Diese Kolonie wurde schon 1860 als selbstständige politische Gemeinde erklärt; sie hat alle Einrichtungen, die zum behaglichen und billigen Leben der Arbeiter beitragen können; so besitzt sie einen Konsumverein mit Bäckerei und Schlächterei, ein Gesellschaftshaus, eine Turnhalle, ein Menagehaus, eine Badeanstalt, ein Krankenhaus mit Apotheke, evangelische und katholische Schulen und Kirchen, Fortbildungs- und Industrieschulen, eine Volks- und Jugend-Bibliothek etc. Der Knappschafts-Verein sorgt für Kur und Arznei in Krankheitsfällen, für Krankengelder, für Beihilfe zu den Begräbniskosten, für Invaliden- und Witwen-Pensionen und für Erziehungsbeiträge verwaister Kinder. Besonders hervorzuheben ist der Friedens-Verein der Georgs-Marienhütte, der 1865 ein Friedensgericht gründete, um Prozesse zu verhüten und eine vergleichsweise Beilegung von Rechtsstreitigkeiten herbeizuführen.

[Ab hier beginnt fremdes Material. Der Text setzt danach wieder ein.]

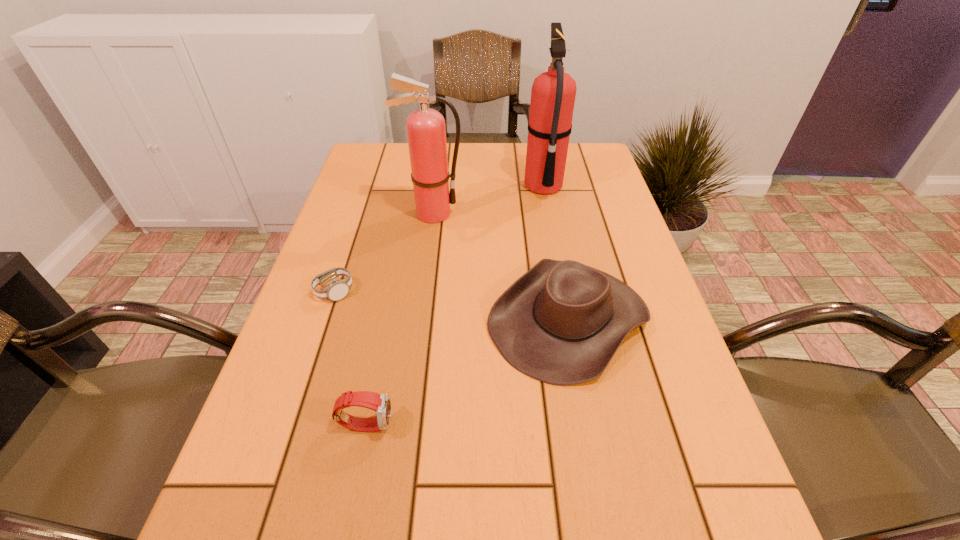
Locate an element on the screen. The image size is (960, 540). vacant space located 0.220m on the hose direction of the left fire extinguisher is located at coordinates 543,213.

I want to click on vacant space located on the back of the third shortest object, so click(554, 247).

At what (x,y) coordinates should I click in order to perform the action: click on vacant space located 0.290m on the face of the nearer watch. Please return your answer as a coordinate pair (x, y). Looking at the image, I should click on (561, 424).

The width and height of the screenshot is (960, 540). I want to click on vacant space located 0.400m on the face of the shortest object, so click(x=531, y=292).

Locate an element on the screen. The height and width of the screenshot is (540, 960). object that is at the far edge is located at coordinates (637, 539).

Find the location of a particular element. Image resolution: width=960 pixels, height=540 pixels. fire extinguisher at the right edge is located at coordinates (637, 539).

This screenshot has height=540, width=960. What are the coordinates of `cowboy hat at the right edge` in the screenshot? It's located at (577, 539).

At what (x,y) coordinates should I click in order to perform the action: click on object that is at the far right corner. Please return your answer as a coordinate pair (x, y). The image size is (960, 540). Looking at the image, I should click on tap(637, 539).

Where is `object that is the fourth closest to the left fire extinguisher`? The width and height of the screenshot is (960, 540). object that is the fourth closest to the left fire extinguisher is located at coordinates (637, 539).

Identify which object is located as the fourth nearest to the nearer watch. Please provide its 2D coordinates. Your answer should be formatted as a tuple, i.e. [(x, y)], where the tuple contains the x and y coordinates of a point satisfying the conditions above.

[(637, 539)]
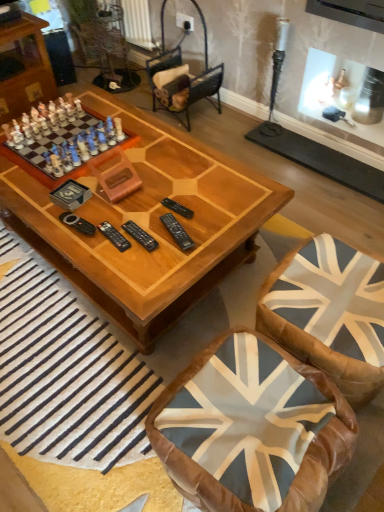
Question: Is porcelain chess set at left wider than velvet brown armchair at center?

Choices:
 (A) yes
 (B) no

Answer: (A)

Question: Does porcelain chess set at left appear on the right side of velvet brown armchair at center?

Choices:
 (A) yes
 (B) no

Answer: (B)

Question: Is porcelain chess set at left facing away from velvet brown armchair at center?

Choices:
 (A) no
 (B) yes

Answer: (A)

Question: Is porcelain chess set at left completely or partially outside of velvet brown armchair at center?

Choices:
 (A) yes
 (B) no

Answer: (A)

Question: Is porcelain chess set at left in front of velvet brown armchair at center?

Choices:
 (A) yes
 (B) no

Answer: (A)

Question: From the image's perspective, is black plastic remote at center above or below blue fabric swivel chair at lower right?

Choices:
 (A) above
 (B) below

Answer: (A)

Question: Is black plastic remote at center inside or outside of blue fabric swivel chair at lower right?

Choices:
 (A) outside
 (B) inside

Answer: (A)

Question: Visually, is black plastic remote at center positioned to the left or to the right of blue fabric swivel chair at lower right?

Choices:
 (A) left
 (B) right

Answer: (A)

Question: Considering the positions of point (145, 245) and point (322, 322), is point (145, 245) closer or farther from the camera than point (322, 322)?

Choices:
 (A) closer
 (B) farther

Answer: (B)

Question: Is point (238, 201) positioned closer to the camera than point (220, 67)?

Choices:
 (A) closer
 (B) farther

Answer: (A)

Question: Is wooden coffee table at center bigger or smaller than velvet brown armchair at center?

Choices:
 (A) big
 (B) small

Answer: (A)

Question: Is wooden coffee table at center spatially inside velvet brown armchair at center, or outside of it?

Choices:
 (A) outside
 (B) inside

Answer: (A)

Question: Is wooden coffee table at center to the left or to the right of velvet brown armchair at center in the image?

Choices:
 (A) left
 (B) right

Answer: (A)

Question: Is velvet brown armchair at center to the left or to the right of porcelain chess set at left in the image?

Choices:
 (A) right
 (B) left

Answer: (A)

Question: Which is correct: velvet brown armchair at center is inside porcelain chess set at left, or outside of it?

Choices:
 (A) inside
 (B) outside

Answer: (B)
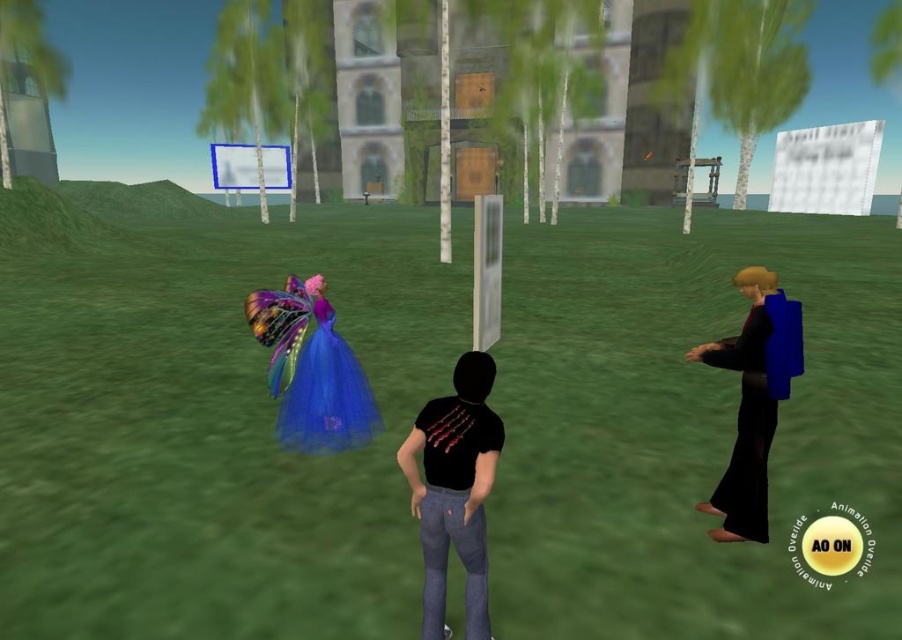
You are navigating through a virtual park and need to determine the order of two points in your path. Which point is closer to you, point (298, 358) or point (716, 532)?

Point (298, 358) is closer to you because it is further to the viewer than point (716, 532).

You are a character in the virtual environment and need to reach the metallic blue sign at upper center. However, there is a black matte dress at right in your path. Can you walk directly to the sign without moving around the dress?

The black matte dress at right is in front of the metallic blue sign at upper center, so you cannot walk directly to the sign without moving around the dress.

You are a character in this virtual environment and need to decide whether to approach the black matte dress at right or the metallic blue sign at upper center first. Based on their sizes, which object should you prioritize approaching if you want to interact with the larger one first?

The metallic blue sign at upper center is larger than the black matte dress at right, so you should prioritize approaching the metallic blue sign at upper center first.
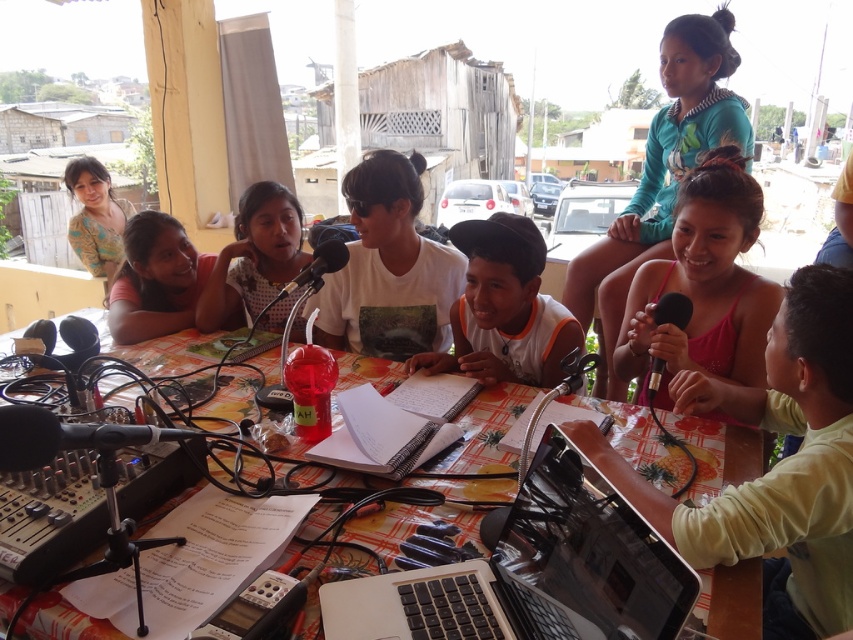
Does green fabric shirt at center appear over black matte microphone at lower left?

Actually, green fabric shirt at center is below black matte microphone at lower left.

Between green fabric shirt at center and black matte microphone at lower left, which one is positioned lower?

Positioned lower is green fabric shirt at center.

Between point (677, 401) and point (9, 460), which one is positioned in front?

Point (9, 460) is more forward.

Locate an element on the screen. The image size is (853, 640). green fabric shirt at center is located at coordinates (775, 465).

Between white matte shirt at center and black metallic microphone at center, which one has less height?

black metallic microphone at center

Can you confirm if white matte shirt at center is shorter than black metallic microphone at center?

No, white matte shirt at center is not shorter than black metallic microphone at center.

Locate an element on the screen. Image resolution: width=853 pixels, height=640 pixels. white matte shirt at center is located at coordinates (387, 268).

Does black matte microphone at lower left appear on the left side of black metallic microphone at center?

Yes, black matte microphone at lower left is to the left of black metallic microphone at center.

Does black matte microphone at lower left have a greater height compared to black metallic microphone at center?

No, black matte microphone at lower left is not taller than black metallic microphone at center.

Find the location of a particular element. The width and height of the screenshot is (853, 640). black matte microphone at lower left is located at coordinates (67, 436).

I want to click on black matte microphone at lower left, so tap(67, 436).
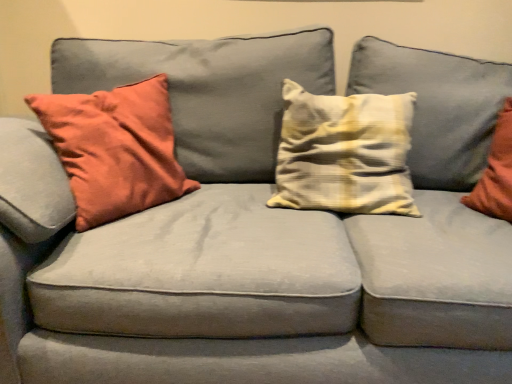
Describe the element at coordinates (115, 149) in the screenshot. I see `matte orange pillow at left, the second pillow when ordered from right to left` at that location.

Locate an element on the screen. matte orange pillow at left, which is counted as the 1th pillow, starting from the left is located at coordinates pyautogui.click(x=115, y=149).

The image size is (512, 384). What do you see at coordinates (344, 153) in the screenshot?
I see `yellow striped pillow at center, which is the 2th pillow from left to right` at bounding box center [344, 153].

Locate an element on the screen. The width and height of the screenshot is (512, 384). yellow striped pillow at center, which is the 1th pillow in right-to-left order is located at coordinates (344, 153).

Find the location of `matte orange pillow at left, which is counted as the 1th pillow, starting from the left`. matte orange pillow at left, which is counted as the 1th pillow, starting from the left is located at coordinates (115, 149).

From the picture: Between matte orange pillow at left, the second pillow when ordered from right to left, and yellow striped pillow at center, which is the 2th pillow from left to right, which one appears on the left side from the viewer's perspective?

From the viewer's perspective, matte orange pillow at left, the second pillow when ordered from right to left, appears more on the left side.

Is matte orange pillow at left, the second pillow when ordered from right to left, further to the viewer compared to yellow striped pillow at center, which is the 2th pillow from left to right?

No, the depth of matte orange pillow at left, the second pillow when ordered from right to left, is less than that of yellow striped pillow at center, which is the 2th pillow from left to right.

Which point is more forward, (120,97) or (388,167)?

The point (388,167) is closer to the camera.

From the image's perspective, which one is positioned lower, matte orange pillow at left, the second pillow when ordered from right to left, or yellow striped pillow at center, which is the 1th pillow in right-to-left order?

matte orange pillow at left, the second pillow when ordered from right to left, is shown below in the image.

From a real-world perspective, is matte orange pillow at left, which is counted as the 1th pillow, starting from the left, on top of yellow striped pillow at center, which is the 2th pillow from left to right?

No, from a real-world perspective, matte orange pillow at left, which is counted as the 1th pillow, starting from the left, is not on top of yellow striped pillow at center, which is the 2th pillow from left to right.

Does matte orange pillow at left, the second pillow when ordered from right to left, have a greater width compared to yellow striped pillow at center, which is the 1th pillow in right-to-left order?

Yes, matte orange pillow at left, the second pillow when ordered from right to left, is wider than yellow striped pillow at center, which is the 1th pillow in right-to-left order.

Is matte orange pillow at left, the second pillow when ordered from right to left, shorter than yellow striped pillow at center, which is the 2th pillow from left to right?

No, matte orange pillow at left, the second pillow when ordered from right to left, is not shorter than yellow striped pillow at center, which is the 2th pillow from left to right.

Is matte orange pillow at left, which is counted as the 1th pillow, starting from the left, bigger than yellow striped pillow at center, which is the 2th pillow from left to right?

Yes, matte orange pillow at left, which is counted as the 1th pillow, starting from the left, is bigger than yellow striped pillow at center, which is the 2th pillow from left to right.

Is matte orange pillow at left, the second pillow when ordered from right to left, outside of yellow striped pillow at center, which is the 2th pillow from left to right?

Yes.

Are matte orange pillow at left, which is counted as the 1th pillow, starting from the left, and yellow striped pillow at center, which is the 2th pillow from left to right, far apart?

No, there isn't a large distance between matte orange pillow at left, which is counted as the 1th pillow, starting from the left, and yellow striped pillow at center, which is the 2th pillow from left to right.

Consider the image. Is matte orange pillow at left, which is counted as the 1th pillow, starting from the left, facing away from yellow striped pillow at center, which is the 2th pillow from left to right?

That's not correct — matte orange pillow at left, which is counted as the 1th pillow, starting from the left, is not looking away from yellow striped pillow at center, which is the 2th pillow from left to right.

Can you tell me how much matte orange pillow at left, which is counted as the 1th pillow, starting from the left, and yellow striped pillow at center, which is the 1th pillow in right-to-left order, differ in facing direction?

57.3 degrees separate the facing orientations of matte orange pillow at left, which is counted as the 1th pillow, starting from the left, and yellow striped pillow at center, which is the 1th pillow in right-to-left order.

Measure the distance from matte orange pillow at left, which is counted as the 1th pillow, starting from the left, to yellow striped pillow at center, which is the 1th pillow in right-to-left order.

matte orange pillow at left, which is counted as the 1th pillow, starting from the left, and yellow striped pillow at center, which is the 1th pillow in right-to-left order, are 21.12 inches apart from each other.

Locate an element on the screen. Image resolution: width=512 pixels, height=384 pixels. pillow above the matte orange pillow at left, the second pillow when ordered from right to left (from the image's perspective) is located at coordinates (344, 153).

Can you confirm if yellow striped pillow at center, which is the 2th pillow from left to right, is positioned to the left of matte orange pillow at left, which is counted as the 1th pillow, starting from the left?

Incorrect, yellow striped pillow at center, which is the 2th pillow from left to right, is not on the left side of matte orange pillow at left, which is counted as the 1th pillow, starting from the left.

Is yellow striped pillow at center, which is the 2th pillow from left to right, in front of matte orange pillow at left, which is counted as the 1th pillow, starting from the left?

That is False.

Does point (380, 134) appear closer or farther from the camera than point (103, 129)?

Clearly, point (380, 134) is more distant from the camera than point (103, 129).

From the image's perspective, is yellow striped pillow at center, which is the 2th pillow from left to right, above or below matte orange pillow at left, which is counted as the 1th pillow, starting from the left?

yellow striped pillow at center, which is the 2th pillow from left to right, is above matte orange pillow at left, which is counted as the 1th pillow, starting from the left.

From the picture: From a real-world perspective, between yellow striped pillow at center, which is the 2th pillow from left to right, and matte orange pillow at left, which is counted as the 1th pillow, starting from the left, who is vertically higher?

yellow striped pillow at center, which is the 2th pillow from left to right.

In terms of width, does yellow striped pillow at center, which is the 1th pillow in right-to-left order, look wider or thinner when compared to matte orange pillow at left, the second pillow when ordered from right to left?

In the image, yellow striped pillow at center, which is the 1th pillow in right-to-left order, appears to be more narrow than matte orange pillow at left, the second pillow when ordered from right to left.

From their relative heights in the image, would you say yellow striped pillow at center, which is the 2th pillow from left to right, is taller or shorter than matte orange pillow at left, which is counted as the 1th pillow, starting from the left?

yellow striped pillow at center, which is the 2th pillow from left to right, is shorter than matte orange pillow at left, which is counted as the 1th pillow, starting from the left.

Considering the sizes of yellow striped pillow at center, which is the 1th pillow in right-to-left order, and matte orange pillow at left, which is counted as the 1th pillow, starting from the left, in the image, is yellow striped pillow at center, which is the 1th pillow in right-to-left order, bigger or smaller than matte orange pillow at left, which is counted as the 1th pillow, starting from the left,?

yellow striped pillow at center, which is the 1th pillow in right-to-left order, is smaller than matte orange pillow at left, which is counted as the 1th pillow, starting from the left.

Can we say yellow striped pillow at center, which is the 2th pillow from left to right, lies outside matte orange pillow at left, which is counted as the 1th pillow, starting from the left?

yellow striped pillow at center, which is the 2th pillow from left to right, lies outside matte orange pillow at left, which is counted as the 1th pillow, starting from the left,'s area.

Consider the image. Are yellow striped pillow at center, which is the 1th pillow in right-to-left order, and matte orange pillow at left, which is counted as the 1th pillow, starting from the left, making contact?

yellow striped pillow at center, which is the 1th pillow in right-to-left order, and matte orange pillow at left, which is counted as the 1th pillow, starting from the left, are not in contact.

Based on the photo, could you tell me if yellow striped pillow at center, which is the 1th pillow in right-to-left order, is turned towards matte orange pillow at left, which is counted as the 1th pillow, starting from the left?

No, yellow striped pillow at center, which is the 1th pillow in right-to-left order, does not turn towards matte orange pillow at left, which is counted as the 1th pillow, starting from the left.

I want to click on pillow that appears below the yellow striped pillow at center, which is the 2th pillow from left to right (from a real-world perspective), so click(x=115, y=149).

Locate an element on the screen. This screenshot has width=512, height=384. pillow lying in front of the yellow striped pillow at center, which is the 2th pillow from left to right is located at coordinates (115, 149).

There is a matte orange pillow at left, the second pillow when ordered from right to left. Where is `pillow above it (from a real-world perspective)`? This screenshot has width=512, height=384. pillow above it (from a real-world perspective) is located at coordinates (344, 153).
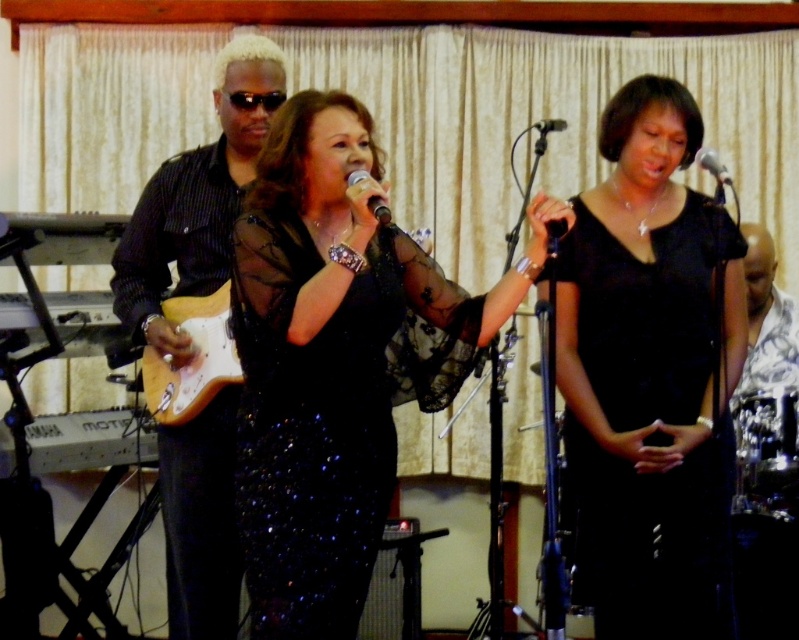
You are a photographer in the audience and want to capture a clear shot of the black satin dress at center and the black matte microphone at upper center. Which object will appear larger in your photo?

The black satin dress at center will appear larger in the photo because it is closer to the viewer than the black matte microphone at upper center.

You are a stagehand needing to place a 1.2 meter wide backdrop behind the shiny black shirt at left and the light wood electric guitar at center. Which object requires the backdrop to be wider to accommodate its width?

The shiny black shirt at left requires the backdrop to be wider because it is wider than the light wood electric guitar at center according to the description.

You are a stage designer who needs to place a spotlight exactly at the center of the stage. The coordinates of the stage are from 0 to 1 on both axes. Given the position of the black satin dress at center, will the spotlight hit the dress?

The black satin dress at center is located at point (650, 376), which is close to the center of the stage, so the spotlight placed at the center will likely hit the dress.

Zur Schlichtung der Streitigkeiten wählen die Mitglieder aus ihrer Mitte 9 Friedensrichter auf die Dauer eines Jahres. Alle Arbeiter der Gewerkschaft sind nach § 7 der Arbeiterordnung Mitglieder des Friedensvereins; alle sonstigen Bewohner des Hüttenwerkes und der Umgebung können ebenfalls Mitglieder werden. Außerdem hat die Kolonie einen Orchesterverein, ein Hüttenmusikchor, eine Liedertafel, einen Turnverein und einen Schützenverein, der jährlich ein Preisschießen gibt, welches förmlich den Charakter eines Volksfestes angenommen hat.


Die Bergwerksgesellschaften in Rheinpreußen, bei Aachen etc. haben ebenfalls Arbeiter-Kolonien gegründet; auch die berühmte Firma Friedrich Krupp in Essen legte im Jahre 1871, als in dieser Stadt Wohnungsmangel eintrat, eine große Arbeiter-Kolonie an, wo in humanster Weise für alle Bedürfnisse und für Behaglichkeit der Arbeiterfamilien gesorgt wird. Ebenso hat die Hannover'sche Maschinenbau-Aktien-Gesellschaft, die in den Jahren 1868 — 1871 im Besitze von Dr. Strousberg war, damals eine bedeutende Arbeiter-Kolonie angelegt, in der etwa 3.000 Personen Unterkunft finden. Hier ist aber nicht beabsichtigt, die Wohnungen nach und nach in den Besitz der Arbeiter übergehen zu lassen, sondern dieselben bleiben Eigentum der Gesellschaft. Die Arbeiterfamilien dürfen unverheiratete Arbeiter als Kostgänger aufnehmen. In dieser Kolonie sind Häuser für eine, für zwei und für vier Familien ausgeführt, die incl. Grund und Boden, Wege, Kanalisation etc. 2.952 Mark, 6.756 Mark und 10.300 Mark kosten. Im Mittelpunkte der Kolonie befindet sich ein Marktplatz und um diesen sind 4 Geschäftshäuser gruppiert mit je 2 Verkaufsgeschäften für Lebensmittel und Haushaltgegenständen, nämlich zwei Spezereihandlungen, eine Bäckerei, eine Schlächterei, eine Restauration, verschiedene Kleinhändler und Handwerker, welche ihre Geschäfte für eigene Rechnung führen.